Document section:
Background information
- Born: 1969 (age 56–57) Wilmette, Illinois
- Genres: Alternative rock, experimental
- Occupation: Drummer
- Instrument: Drums
- Years active: 1987–present
- Formerly of: Filter, The Smashing Pumpkins, Cupcakes, The Most Dangerous Race, Impossible Recording Machine, Garbage, Morrissey, Beautiful Assassins

= Matt Walker (drummer) =

American musician (born 1969)

Matt Walker is an American session musician, known for drumming with Filter, The Smashing Pumpkins and Morrissey, as well as being the regular fill-in to Butch Vig from Garbage on three of their tours (2002, 2016, 2019).

Excerpted data:
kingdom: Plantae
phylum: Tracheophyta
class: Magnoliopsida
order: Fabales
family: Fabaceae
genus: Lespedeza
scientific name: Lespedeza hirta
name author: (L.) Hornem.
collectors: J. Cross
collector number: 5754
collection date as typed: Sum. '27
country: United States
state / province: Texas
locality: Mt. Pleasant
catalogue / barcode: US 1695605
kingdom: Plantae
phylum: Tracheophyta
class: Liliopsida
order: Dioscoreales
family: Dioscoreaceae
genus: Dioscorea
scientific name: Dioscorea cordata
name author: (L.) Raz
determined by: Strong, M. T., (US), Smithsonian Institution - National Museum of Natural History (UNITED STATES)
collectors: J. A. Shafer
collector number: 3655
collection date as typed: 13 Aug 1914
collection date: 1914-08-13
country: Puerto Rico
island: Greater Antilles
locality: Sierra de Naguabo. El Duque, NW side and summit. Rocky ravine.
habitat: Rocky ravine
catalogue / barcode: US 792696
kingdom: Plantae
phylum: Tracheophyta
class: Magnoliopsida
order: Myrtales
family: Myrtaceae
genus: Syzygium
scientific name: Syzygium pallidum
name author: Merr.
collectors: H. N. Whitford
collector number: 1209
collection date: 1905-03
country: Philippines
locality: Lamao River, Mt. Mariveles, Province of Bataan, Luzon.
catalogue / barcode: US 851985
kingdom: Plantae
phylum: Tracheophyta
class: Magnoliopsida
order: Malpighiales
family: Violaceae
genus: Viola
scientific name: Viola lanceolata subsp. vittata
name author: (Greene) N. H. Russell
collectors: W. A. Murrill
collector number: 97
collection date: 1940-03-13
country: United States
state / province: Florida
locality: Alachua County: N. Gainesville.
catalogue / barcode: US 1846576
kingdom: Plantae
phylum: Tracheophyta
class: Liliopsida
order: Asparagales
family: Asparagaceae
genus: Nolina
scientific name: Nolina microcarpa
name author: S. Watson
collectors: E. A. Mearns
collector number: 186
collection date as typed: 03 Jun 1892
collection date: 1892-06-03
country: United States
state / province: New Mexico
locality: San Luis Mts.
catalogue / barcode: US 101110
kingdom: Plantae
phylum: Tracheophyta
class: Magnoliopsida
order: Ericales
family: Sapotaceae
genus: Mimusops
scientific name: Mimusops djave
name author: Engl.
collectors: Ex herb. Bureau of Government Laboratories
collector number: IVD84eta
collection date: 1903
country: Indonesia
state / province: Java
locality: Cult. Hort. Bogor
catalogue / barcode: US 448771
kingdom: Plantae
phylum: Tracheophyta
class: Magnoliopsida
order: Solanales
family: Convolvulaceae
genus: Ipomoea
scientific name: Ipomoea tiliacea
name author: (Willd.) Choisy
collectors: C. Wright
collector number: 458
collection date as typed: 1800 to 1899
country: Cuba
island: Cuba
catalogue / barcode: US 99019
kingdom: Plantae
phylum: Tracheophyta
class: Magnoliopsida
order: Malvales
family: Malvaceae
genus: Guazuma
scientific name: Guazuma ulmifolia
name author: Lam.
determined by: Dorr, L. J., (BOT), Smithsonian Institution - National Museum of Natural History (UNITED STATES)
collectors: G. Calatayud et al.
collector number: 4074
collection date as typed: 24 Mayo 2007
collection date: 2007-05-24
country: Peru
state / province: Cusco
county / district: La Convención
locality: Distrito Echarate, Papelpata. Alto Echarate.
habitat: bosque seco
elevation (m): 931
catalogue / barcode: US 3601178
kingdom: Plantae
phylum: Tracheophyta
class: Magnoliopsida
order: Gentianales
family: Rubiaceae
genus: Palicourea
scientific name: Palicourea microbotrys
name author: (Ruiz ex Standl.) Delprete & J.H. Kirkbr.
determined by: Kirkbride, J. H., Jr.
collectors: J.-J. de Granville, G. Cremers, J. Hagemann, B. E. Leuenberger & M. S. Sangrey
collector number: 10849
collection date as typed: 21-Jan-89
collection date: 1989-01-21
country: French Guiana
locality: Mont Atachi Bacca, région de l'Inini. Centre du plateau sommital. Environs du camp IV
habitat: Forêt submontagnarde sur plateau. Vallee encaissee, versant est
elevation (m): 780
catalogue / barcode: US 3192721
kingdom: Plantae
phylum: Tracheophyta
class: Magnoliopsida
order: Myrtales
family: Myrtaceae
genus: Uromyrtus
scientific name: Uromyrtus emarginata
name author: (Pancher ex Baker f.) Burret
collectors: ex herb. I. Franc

What this task involves:
Continue the article about drummer Matt Walker, starting right after its last sentence.

Written answer:
==Biography==
Walker began his career in Chicago in the mid-1980s, when he began playing drums for local Chicago bands and then joined Filter in 1994. Matt toured with Filter in support of the album, Short Bus until 1996. Filter toured with The Smashing Pumpkins in Europe and when Pumpkins drummer Jimmy Chamberlin was fired after a heroin overdose, Walker was hired to replace Chamberlin. He finished the Mellon Collie and the Infinite Sadness tour with the band (1996–1997) and all of their dates up until the beginning of the Adore tour. Walker also recorded the song "The End Is the Beginning Is the End" with the band on the official Batman & Robin movie soundtrack, as well as several tracks on The Smashing Pumpkins Adore. He also worked with Pumpkins frontman Billy Corgan on the soundtrack for the movie Ransom and with Pumpkins guitarist James Iha on Iha's solo album Let It Come Down.

In 1998, Walker's own band, Cupcakes, was signed to DreamWorks Records and subsequently left the Pumpkins to record the Cupcakes album.

Walker was replaced by John Mellencamp's drummer, Kenny Aronoff, for the Pumpkins "Adore" tour. Walker did, however, play with the Pumpkins again at their last show before their first break up, on December 2, 2000. He played percussion on an alternate version of the song "Muzzle" and drums on "1979", while the original drummer Jimmy Chamberlin played acoustic guitar.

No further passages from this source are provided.